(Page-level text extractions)
----

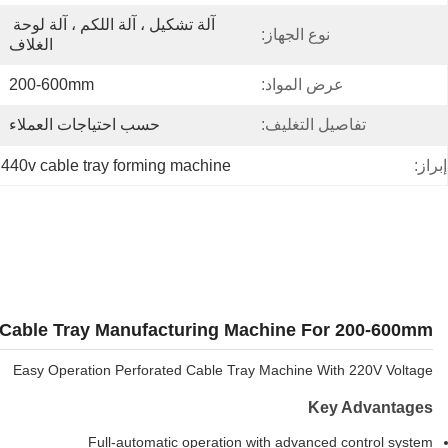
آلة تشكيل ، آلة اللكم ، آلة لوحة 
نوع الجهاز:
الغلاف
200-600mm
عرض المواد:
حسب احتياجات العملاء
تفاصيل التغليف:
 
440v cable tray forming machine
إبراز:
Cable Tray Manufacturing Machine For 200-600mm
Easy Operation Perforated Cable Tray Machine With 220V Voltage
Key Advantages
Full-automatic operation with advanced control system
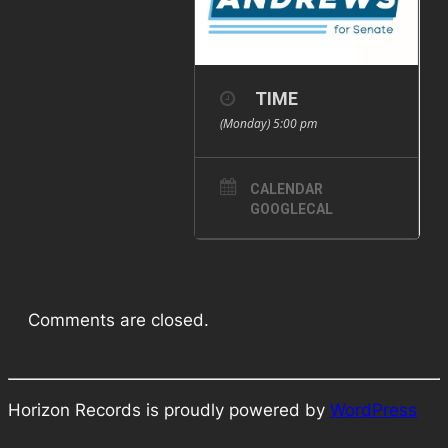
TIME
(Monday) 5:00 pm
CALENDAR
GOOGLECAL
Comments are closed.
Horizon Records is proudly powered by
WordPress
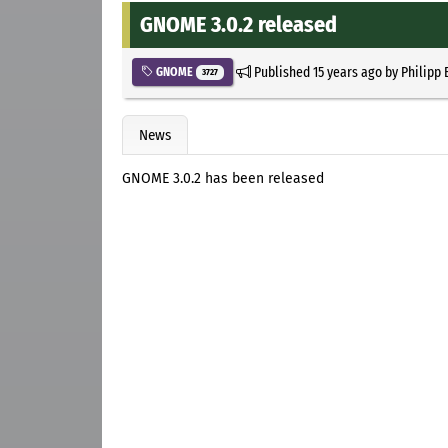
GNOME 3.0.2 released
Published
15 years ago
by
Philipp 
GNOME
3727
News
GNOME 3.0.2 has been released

----

ASSIGNMENT: Give the number of lines in the records above in which the word "GNOME" appears. Include no other text.

REPLY: 3